Il bello del secondo figlio… quasi due anni dopo

Ulisse.
Ulisse non vuol più dormire nel lettino da bambini piccoli. Ché lui non è piccolo. Ché non ci si scaravolta bene bene in un lettino da bambini piccoli. E le coperte sono solo una stupida usanza da vecchi borghesi debosciati.

Cesare.
Cesare non ama dormire solo. Gli piace toccare qualcuno mentre dorme. Ché lui è sì grande, ma è anche piccolo. E gli piace stare coperto e al caldo, a Cesare. E coccolato.

E Ulisse allora beve il suo latte, scavalca la sponda del suo lettino e piomba nel letto di Cesare.
Ché in fondo non è male dormire al calduccio di un letto più grande con il piumone rosso rosso.
Con un fratello grande che ti abbraccia e ti coccola ogni minuto. E non ti lascia mai solo.

Fino a domani mattina.
Ché domani ci aspetta l’autobus della scuola. E Cesare da salutare dietro al finestrino.
Per poi ritrovarlo a sera. E illuminarsi alla sua vista.

Questo è il bello del secondo figlio: vederli insieme.

Il dietro le quinte dell’arrivo del Tatinobis

Era una giornata grigia, una delle prime ad esser fredde in un inverno che di freddo ne ha visto ben poco.
L’aria sapeva di pioggia, di neve. Che non sarebbe arrivata, che i quadretti troppo idilliaci san di finto.

E noi in ritardo, come oggi, come sempre.
E c’era anche da sceglier la materna per Cesare, magari prima di andare in sala operatoria. Giusto per non avere fretta.

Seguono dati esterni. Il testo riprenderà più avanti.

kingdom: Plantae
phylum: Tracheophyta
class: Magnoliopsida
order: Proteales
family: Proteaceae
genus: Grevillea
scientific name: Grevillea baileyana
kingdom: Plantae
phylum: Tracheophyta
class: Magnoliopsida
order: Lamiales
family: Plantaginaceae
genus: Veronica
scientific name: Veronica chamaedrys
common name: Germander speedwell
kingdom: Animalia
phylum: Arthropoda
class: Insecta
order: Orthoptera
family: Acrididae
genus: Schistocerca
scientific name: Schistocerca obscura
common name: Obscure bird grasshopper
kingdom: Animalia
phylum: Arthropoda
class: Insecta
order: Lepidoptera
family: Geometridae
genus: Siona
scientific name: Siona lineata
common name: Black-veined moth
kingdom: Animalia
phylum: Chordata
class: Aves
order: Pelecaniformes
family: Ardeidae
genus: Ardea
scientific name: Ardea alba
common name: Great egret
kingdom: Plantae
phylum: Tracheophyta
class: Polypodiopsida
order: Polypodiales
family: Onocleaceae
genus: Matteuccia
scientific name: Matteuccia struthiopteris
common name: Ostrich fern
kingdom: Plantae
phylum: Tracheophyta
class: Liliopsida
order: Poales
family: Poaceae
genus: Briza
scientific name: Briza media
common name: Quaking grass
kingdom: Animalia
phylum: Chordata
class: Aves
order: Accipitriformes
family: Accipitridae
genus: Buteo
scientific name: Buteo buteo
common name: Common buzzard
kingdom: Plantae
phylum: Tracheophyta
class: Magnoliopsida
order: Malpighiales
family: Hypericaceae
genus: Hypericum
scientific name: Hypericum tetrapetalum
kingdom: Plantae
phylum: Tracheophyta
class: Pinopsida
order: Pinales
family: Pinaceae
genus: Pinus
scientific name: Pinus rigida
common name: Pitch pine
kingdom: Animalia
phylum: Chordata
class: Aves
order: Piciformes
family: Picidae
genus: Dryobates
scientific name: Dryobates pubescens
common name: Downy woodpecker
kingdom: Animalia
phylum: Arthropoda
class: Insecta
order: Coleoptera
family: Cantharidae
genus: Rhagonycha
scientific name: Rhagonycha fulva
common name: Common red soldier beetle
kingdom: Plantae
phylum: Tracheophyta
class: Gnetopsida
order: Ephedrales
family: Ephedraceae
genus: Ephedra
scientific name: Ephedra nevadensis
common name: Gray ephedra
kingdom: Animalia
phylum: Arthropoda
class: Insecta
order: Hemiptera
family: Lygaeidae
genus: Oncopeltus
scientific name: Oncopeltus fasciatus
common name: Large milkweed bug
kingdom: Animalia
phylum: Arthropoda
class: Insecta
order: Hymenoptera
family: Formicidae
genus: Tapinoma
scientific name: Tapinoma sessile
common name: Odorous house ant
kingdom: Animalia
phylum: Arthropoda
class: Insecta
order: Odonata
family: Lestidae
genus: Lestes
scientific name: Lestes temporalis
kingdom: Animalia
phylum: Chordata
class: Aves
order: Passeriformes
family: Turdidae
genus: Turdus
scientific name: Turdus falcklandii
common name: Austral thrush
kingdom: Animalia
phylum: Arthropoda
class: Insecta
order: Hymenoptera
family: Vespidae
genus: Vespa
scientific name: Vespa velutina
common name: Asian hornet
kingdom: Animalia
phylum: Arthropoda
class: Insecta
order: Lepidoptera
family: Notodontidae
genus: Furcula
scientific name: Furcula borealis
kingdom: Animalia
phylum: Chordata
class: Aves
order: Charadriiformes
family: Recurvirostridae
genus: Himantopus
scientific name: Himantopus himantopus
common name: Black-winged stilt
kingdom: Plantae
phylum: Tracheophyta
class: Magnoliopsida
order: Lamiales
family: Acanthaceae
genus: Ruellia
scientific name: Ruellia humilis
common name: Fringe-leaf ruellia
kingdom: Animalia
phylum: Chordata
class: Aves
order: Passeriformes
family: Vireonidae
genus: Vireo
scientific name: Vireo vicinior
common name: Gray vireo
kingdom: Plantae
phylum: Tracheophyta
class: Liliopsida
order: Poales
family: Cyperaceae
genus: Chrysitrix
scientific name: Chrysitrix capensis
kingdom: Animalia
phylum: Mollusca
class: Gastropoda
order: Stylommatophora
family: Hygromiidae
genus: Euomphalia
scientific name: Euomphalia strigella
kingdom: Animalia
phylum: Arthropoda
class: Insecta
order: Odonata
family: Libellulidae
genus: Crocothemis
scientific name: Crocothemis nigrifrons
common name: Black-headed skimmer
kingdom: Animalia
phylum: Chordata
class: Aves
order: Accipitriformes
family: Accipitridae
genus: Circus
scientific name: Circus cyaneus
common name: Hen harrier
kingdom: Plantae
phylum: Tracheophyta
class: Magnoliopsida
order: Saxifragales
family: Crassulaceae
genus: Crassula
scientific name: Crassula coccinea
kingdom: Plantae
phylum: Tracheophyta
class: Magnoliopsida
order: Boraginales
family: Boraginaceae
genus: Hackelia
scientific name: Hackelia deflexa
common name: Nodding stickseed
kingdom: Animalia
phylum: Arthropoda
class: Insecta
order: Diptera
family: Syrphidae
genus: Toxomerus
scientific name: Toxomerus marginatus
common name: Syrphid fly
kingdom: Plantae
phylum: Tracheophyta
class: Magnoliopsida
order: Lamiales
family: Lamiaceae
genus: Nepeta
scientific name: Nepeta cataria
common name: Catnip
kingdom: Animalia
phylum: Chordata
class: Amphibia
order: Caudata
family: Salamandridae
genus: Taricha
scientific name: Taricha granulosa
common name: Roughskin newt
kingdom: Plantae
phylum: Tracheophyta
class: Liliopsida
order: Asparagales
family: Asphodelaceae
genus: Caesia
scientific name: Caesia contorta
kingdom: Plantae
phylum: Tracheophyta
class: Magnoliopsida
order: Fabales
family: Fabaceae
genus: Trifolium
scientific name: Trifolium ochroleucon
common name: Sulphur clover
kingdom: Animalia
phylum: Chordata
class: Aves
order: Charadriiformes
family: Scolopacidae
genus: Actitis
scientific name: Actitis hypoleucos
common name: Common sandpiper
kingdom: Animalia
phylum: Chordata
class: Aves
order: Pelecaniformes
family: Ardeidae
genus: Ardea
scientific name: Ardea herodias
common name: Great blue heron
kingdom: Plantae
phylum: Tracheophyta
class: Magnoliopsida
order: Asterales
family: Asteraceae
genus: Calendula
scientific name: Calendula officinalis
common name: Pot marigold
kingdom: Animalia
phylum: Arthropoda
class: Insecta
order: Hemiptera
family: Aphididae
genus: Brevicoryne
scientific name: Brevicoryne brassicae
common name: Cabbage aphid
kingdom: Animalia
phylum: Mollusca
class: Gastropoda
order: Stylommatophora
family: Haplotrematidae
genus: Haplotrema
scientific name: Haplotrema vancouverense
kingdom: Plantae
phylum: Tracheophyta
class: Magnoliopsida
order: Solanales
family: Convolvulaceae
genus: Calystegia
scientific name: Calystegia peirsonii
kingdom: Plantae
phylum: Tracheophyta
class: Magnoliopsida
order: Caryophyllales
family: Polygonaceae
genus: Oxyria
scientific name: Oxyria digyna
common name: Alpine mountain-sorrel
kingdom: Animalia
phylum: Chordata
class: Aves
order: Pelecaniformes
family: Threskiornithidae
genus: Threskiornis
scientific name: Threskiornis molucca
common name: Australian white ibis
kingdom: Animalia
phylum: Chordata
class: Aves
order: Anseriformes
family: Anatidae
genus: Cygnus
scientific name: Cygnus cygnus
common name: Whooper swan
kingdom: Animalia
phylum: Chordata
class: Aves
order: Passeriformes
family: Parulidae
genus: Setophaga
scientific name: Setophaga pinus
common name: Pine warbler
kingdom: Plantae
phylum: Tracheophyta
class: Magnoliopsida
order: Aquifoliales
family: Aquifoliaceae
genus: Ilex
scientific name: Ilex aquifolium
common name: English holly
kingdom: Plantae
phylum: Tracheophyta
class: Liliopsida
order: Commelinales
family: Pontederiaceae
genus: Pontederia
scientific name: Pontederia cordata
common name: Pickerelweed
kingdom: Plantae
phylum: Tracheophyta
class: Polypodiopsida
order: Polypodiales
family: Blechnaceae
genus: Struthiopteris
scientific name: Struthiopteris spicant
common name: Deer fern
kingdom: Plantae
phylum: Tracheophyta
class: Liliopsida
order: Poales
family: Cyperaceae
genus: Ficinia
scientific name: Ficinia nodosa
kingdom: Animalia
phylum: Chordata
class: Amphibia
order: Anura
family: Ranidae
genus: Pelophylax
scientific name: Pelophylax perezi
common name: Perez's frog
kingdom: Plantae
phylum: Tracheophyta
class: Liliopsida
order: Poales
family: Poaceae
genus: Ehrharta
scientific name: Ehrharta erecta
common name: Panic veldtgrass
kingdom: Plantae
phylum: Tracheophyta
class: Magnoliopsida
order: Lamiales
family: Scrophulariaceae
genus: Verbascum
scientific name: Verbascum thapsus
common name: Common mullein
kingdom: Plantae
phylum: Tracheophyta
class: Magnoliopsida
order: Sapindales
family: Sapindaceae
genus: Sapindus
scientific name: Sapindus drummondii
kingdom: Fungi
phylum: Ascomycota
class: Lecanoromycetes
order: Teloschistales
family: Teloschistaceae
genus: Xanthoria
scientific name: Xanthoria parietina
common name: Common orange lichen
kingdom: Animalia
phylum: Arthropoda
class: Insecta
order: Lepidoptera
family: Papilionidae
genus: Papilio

E proprio qui si inserisce una storia che non abbiamo raccontato, anche perché l’abbiam saputa molto tempo dopo.
La storia della telefonata di iPapy con Sandro, nostro amico pedagogista, per aver consiglio da lui su quale scuola scegliere.

La cosa curiosa è che Sandro in quel momento era al nido di Cesare.
E Cesare, per certi versi, ha assistito in tempo reale alla nascita del fratello, visto che proprio in quel momento ero in sala operatoria.
E il Tato quel giorno continuava a gironzolare intorno a Sandro, facendo finta di pomi.
Se avesse saputo fischiettare di sicuro l’avrebbe fatto.
E quando Ulisse è uscito dalla sala operatoria a conoscere iPapy, dall’altra parte del telefono Cesare l’ha sentito il frizzo nell’aria per l’arrivo del suo fratellino.

ha le antenne lunghe, quel bimbo.
Probabilmente sintonizzate sui 900MHz.